* [Problem statement]
Only the lines of the data below from the one with "index tip: (177, 423)" through the one with "ring dip: (285, 607)" are wanted. Repeat them exactly.

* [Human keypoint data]
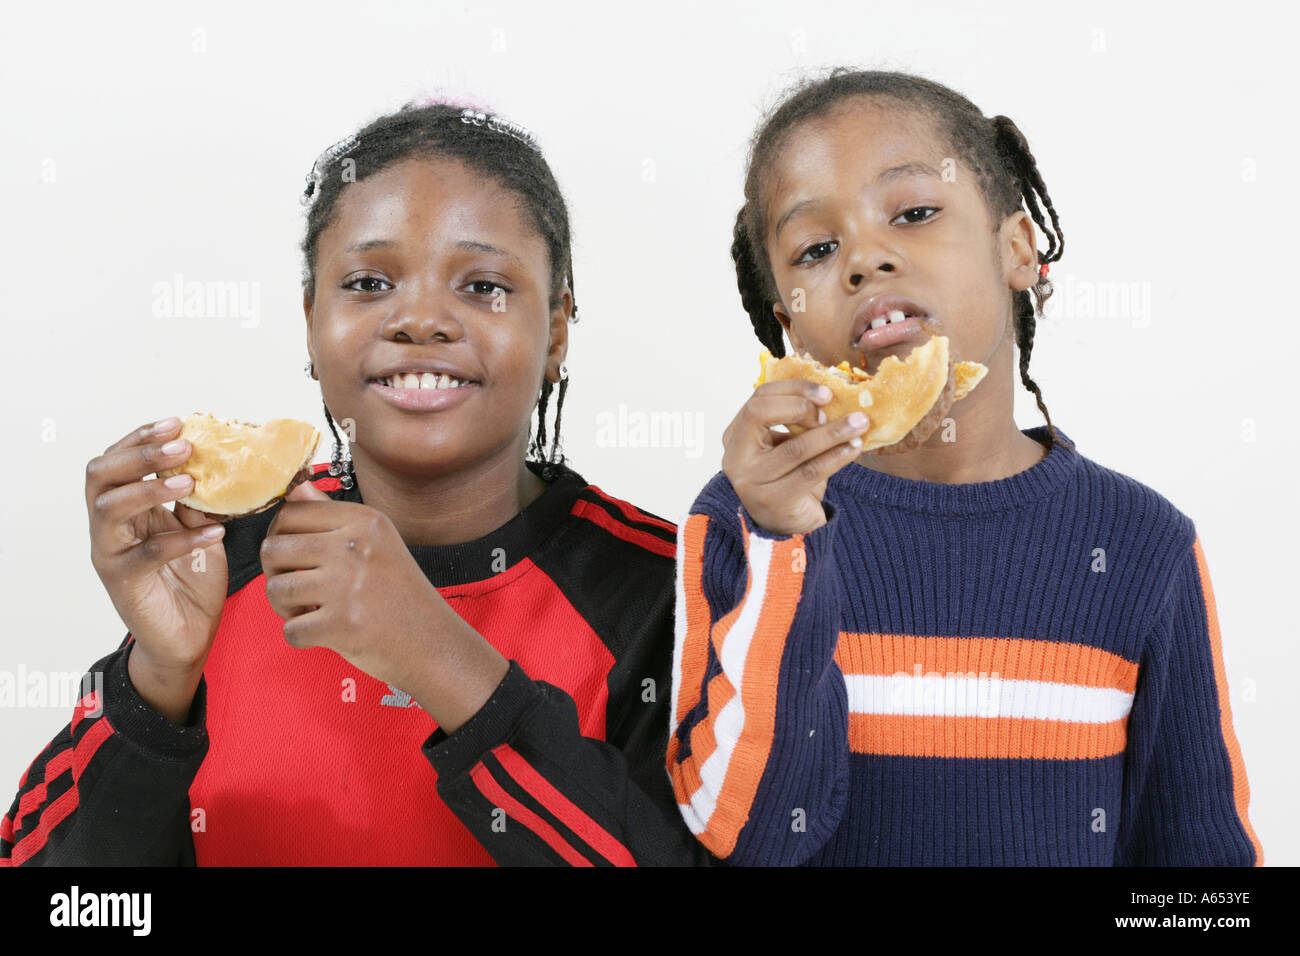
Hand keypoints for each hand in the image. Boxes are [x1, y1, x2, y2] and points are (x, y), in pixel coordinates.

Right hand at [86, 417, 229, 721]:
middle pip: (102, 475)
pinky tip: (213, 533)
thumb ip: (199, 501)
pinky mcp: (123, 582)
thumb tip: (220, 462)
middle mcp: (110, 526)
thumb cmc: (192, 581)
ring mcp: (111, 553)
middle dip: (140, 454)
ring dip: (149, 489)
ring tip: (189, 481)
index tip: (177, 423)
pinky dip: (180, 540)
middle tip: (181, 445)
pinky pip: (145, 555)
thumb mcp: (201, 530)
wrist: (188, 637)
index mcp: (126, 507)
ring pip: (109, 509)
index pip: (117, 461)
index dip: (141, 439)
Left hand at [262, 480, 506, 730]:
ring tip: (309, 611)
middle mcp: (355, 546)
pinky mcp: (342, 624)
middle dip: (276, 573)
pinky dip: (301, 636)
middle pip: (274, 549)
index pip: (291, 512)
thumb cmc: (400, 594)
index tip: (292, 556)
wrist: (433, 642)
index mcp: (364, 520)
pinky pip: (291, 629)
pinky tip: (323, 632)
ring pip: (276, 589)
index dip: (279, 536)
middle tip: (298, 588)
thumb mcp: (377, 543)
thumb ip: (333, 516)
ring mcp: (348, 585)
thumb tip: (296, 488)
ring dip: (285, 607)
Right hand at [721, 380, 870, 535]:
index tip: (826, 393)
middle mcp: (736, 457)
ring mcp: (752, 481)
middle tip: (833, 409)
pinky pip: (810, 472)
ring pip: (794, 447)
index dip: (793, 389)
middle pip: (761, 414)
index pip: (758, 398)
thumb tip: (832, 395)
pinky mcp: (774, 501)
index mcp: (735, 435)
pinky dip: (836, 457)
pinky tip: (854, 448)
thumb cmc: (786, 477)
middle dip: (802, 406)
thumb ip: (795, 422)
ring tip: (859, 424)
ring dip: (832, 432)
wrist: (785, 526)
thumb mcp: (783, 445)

==

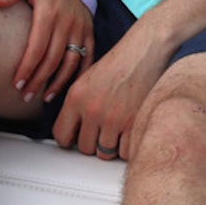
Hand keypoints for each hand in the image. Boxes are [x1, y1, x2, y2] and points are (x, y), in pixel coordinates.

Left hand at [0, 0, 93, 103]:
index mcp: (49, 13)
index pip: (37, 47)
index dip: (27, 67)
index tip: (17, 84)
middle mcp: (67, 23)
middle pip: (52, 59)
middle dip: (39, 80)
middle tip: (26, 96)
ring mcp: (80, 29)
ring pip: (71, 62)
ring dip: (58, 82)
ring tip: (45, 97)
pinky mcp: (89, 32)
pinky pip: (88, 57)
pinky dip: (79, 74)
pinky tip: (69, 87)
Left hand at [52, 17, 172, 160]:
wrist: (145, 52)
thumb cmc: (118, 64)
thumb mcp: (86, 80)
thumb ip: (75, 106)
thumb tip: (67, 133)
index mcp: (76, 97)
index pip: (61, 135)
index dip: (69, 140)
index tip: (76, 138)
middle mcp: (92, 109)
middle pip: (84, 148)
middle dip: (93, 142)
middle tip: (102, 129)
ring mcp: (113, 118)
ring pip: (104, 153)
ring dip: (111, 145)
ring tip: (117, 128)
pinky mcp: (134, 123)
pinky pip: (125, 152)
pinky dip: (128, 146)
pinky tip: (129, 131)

* [Exercise answer]
index tip: (177, 423)
pinky dip: (180, 540)
middle tip: (181, 445)
pinky pip: (145, 555)
thumb mcp: (201, 530)
wrist: (188, 637)
index mcp: (126, 507)
ring pip: (109, 509)
index pip: (117, 461)
index dip: (141, 439)
Left hand at [262, 480, 506, 730]:
ring tip: (309, 611)
middle mcp: (355, 546)
pinky mcp: (342, 624)
middle dip: (276, 573)
pinky dip: (301, 636)
middle pip: (274, 549)
index pip: (291, 512)
thumb cmc: (400, 594)
index tip: (292, 556)
wrist: (433, 642)
index mcp: (364, 520)
pinky pip: (291, 629)
pinky tip: (323, 632)
ring pip: (276, 589)
index dip: (279, 536)
middle tip: (298, 588)
thumb mcp: (377, 543)
thumb ip: (333, 516)
ring mcp: (348, 585)
thumb tip: (296, 488)
ring dip: (285, 607)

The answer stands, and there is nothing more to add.